Firstly, $U$ is an infinite horizontal strip, so has no boundary conditions for $x$. Clearly $u(x,y)=y$ is one such solution, but given then region is unbounded am I right in thinking we don't have uniqueness? The method I'm used to via separation of variables and Fourier analysis doesn't get me very far.

Secondly, I take it we wish to conformally map the annulus $V$ onto the strip $U$. But $U$ is simply connected and $V$ is not, so surely this can't be possible?

Happily glossing over the first question, with the latter I am not sure how to proceed. Any comments welcomed!

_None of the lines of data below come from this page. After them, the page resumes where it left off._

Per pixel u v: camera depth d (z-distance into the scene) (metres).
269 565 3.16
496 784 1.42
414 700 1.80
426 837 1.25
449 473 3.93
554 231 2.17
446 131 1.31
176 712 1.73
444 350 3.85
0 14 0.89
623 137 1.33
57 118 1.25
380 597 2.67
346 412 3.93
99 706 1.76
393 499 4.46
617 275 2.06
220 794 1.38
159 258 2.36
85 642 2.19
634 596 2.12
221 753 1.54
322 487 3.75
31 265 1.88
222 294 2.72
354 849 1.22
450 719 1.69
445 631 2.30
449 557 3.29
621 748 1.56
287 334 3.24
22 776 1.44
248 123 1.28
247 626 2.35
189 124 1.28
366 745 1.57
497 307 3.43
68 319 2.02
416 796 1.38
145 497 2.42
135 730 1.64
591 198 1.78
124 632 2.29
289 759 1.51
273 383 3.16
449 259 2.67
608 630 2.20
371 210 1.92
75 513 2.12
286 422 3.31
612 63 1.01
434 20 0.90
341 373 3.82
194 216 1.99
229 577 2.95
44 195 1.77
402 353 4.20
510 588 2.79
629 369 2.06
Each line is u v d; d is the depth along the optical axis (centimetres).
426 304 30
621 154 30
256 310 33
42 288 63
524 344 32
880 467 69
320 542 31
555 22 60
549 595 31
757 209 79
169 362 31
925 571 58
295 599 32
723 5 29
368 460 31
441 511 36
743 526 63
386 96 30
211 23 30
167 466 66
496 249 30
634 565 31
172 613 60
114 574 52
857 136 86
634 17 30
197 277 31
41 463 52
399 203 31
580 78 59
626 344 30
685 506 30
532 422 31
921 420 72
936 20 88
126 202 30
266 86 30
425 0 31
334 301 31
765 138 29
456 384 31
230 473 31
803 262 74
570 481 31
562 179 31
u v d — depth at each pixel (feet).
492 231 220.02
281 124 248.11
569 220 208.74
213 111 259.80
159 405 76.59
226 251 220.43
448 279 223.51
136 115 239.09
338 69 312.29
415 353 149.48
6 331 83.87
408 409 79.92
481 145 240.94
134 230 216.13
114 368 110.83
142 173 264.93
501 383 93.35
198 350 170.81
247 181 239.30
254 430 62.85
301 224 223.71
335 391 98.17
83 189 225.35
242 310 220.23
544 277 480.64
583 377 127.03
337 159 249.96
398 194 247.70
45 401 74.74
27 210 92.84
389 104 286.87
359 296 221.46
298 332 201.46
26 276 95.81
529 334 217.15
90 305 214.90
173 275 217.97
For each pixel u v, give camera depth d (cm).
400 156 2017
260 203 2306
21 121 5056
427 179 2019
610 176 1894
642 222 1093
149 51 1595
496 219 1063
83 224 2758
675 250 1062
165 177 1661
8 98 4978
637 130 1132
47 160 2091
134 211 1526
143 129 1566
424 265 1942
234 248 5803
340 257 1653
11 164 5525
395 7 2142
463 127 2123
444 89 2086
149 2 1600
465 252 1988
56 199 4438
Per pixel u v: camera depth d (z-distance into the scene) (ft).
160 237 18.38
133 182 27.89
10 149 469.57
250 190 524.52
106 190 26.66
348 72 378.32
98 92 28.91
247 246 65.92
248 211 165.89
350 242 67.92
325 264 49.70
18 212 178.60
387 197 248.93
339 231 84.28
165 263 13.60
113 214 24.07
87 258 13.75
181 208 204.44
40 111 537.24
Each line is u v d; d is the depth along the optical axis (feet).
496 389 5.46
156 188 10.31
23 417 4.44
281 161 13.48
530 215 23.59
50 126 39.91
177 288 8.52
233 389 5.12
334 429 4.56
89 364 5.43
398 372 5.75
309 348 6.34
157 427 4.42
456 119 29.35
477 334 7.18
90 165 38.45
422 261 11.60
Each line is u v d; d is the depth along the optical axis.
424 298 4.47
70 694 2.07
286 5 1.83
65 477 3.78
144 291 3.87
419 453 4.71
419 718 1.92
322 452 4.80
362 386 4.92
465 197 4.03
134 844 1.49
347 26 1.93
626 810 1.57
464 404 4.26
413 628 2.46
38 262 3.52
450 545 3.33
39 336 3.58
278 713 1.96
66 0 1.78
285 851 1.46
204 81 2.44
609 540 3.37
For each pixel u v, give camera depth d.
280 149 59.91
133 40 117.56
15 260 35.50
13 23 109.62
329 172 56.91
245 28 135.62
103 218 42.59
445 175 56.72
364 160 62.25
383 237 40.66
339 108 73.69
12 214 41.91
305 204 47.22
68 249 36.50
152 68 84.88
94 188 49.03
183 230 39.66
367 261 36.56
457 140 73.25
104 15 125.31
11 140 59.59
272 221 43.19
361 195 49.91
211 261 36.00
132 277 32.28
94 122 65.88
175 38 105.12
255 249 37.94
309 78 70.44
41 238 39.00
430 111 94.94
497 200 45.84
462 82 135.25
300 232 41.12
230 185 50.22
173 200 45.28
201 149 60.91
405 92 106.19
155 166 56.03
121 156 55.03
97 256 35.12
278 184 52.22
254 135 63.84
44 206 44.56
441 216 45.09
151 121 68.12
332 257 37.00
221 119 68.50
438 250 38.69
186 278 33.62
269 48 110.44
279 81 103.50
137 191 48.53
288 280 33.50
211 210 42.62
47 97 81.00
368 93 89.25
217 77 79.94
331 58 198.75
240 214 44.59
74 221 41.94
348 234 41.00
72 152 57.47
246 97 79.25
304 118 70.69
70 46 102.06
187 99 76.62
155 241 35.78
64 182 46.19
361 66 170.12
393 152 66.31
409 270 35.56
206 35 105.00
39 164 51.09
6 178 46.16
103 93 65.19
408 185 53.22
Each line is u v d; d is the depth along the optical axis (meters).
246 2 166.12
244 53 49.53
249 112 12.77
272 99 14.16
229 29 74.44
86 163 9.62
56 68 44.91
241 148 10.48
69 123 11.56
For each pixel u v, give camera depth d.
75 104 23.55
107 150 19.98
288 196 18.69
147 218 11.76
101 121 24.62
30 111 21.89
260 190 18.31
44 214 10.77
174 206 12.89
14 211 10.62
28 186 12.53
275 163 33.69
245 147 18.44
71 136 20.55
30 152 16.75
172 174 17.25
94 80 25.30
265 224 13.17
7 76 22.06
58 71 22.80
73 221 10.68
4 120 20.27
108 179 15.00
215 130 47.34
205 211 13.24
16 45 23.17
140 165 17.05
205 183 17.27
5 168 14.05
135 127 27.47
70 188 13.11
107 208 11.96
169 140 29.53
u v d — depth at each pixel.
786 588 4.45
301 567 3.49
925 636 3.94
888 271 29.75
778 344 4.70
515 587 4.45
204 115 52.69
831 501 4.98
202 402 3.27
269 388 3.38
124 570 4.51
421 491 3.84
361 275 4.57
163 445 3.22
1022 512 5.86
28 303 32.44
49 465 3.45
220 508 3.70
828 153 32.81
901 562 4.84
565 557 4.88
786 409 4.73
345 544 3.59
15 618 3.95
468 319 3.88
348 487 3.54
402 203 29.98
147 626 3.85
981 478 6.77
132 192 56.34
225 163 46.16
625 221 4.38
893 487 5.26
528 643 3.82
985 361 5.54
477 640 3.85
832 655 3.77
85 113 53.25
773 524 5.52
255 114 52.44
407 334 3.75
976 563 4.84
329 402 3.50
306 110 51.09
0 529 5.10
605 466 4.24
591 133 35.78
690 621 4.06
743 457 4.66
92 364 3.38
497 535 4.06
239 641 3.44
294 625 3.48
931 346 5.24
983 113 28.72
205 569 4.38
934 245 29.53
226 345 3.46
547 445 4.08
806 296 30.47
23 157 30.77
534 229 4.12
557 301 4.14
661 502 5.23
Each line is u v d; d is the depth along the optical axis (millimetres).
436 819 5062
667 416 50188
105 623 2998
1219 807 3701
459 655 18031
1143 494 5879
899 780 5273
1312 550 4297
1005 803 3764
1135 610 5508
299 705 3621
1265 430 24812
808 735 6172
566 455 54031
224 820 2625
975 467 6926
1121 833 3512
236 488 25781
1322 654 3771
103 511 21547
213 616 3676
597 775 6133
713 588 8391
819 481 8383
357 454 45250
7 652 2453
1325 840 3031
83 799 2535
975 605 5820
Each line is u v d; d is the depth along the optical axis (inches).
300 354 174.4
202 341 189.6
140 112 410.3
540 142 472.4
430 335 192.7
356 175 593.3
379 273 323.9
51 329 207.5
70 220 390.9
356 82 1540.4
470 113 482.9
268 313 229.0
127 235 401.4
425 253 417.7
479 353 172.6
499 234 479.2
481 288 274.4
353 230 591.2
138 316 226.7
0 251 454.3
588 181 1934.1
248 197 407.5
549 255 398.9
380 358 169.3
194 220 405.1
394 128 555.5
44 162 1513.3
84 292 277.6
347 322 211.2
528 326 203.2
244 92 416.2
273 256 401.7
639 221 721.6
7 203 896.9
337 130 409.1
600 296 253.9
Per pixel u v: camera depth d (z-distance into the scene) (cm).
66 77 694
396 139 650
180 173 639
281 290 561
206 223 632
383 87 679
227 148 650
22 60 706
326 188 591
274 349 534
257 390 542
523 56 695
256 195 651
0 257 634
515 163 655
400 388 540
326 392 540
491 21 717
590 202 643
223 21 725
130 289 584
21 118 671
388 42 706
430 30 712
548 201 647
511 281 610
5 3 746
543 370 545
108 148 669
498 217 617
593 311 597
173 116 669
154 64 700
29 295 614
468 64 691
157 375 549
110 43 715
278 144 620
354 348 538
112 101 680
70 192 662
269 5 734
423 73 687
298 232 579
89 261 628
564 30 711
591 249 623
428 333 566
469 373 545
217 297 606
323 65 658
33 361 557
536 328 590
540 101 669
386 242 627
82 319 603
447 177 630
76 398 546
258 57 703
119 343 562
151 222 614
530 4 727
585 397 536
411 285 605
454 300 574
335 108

Update Jan '17: Following comments, I think this is how these regions look on the Riemann sphere! The strip maps to the half of the sphere that lies in/over/under (you get the idea!) the upper half plane $\mathbb {H} : \Im (z) \geqslant 0$ minus a circle (?) from the pole $N$ to the point $i$ on the circumference. The annulus maps onto a 'belt' around the circumference.

strip proj onto R-sphere

So actually, to shift between the two, could we slide the strip-projection down underneath the sphere (to avoid going through $N$) and fit it onto the belt?

Best Answer

  1. Yes, without imposing further conditions the problem does not have unique solutions. This is because there are nonzero solutions to $\Delta u = 0$ on the strip with zero boundary conditions: take $$ v(x,y) = \sin(\pi y)( ae^{\pi x} + be^{-\pi x}). $$ In general for unbounded regions, you do not expect uniqueness for elliptic problems without a decay condition of some sort. In this case, requiring that $u$ is bounded is enough to guarantee uniqueness.

  2. Simply connected in the complex analysis context means something slightly different than what you may be used to. If $\mathbb{C}^*$ denotes the Riemann sphere, then an open subset $U\subset\mathbb{C}^*$ is called simply connected if its complement $\mathbb{C}^*\setminus U$ is connected. A subset $V$ of the complex plane $\mathbb{C}$ is called simply connected if it is simply connected as a subset of $\mathbb{C}^*$. You can essentially think of this as allowing for loops of infinite length: the horizontal strip has one nontrivial "loop", given by $\gamma(t) = 0 + \frac{i}{2}t$, which closes up at $\infty$.

Addendum: This may also give you a hint as to how to come up with the conformal transformation. Draw the strip and the annulus as subsets of the Riemann sphere and see if that helps.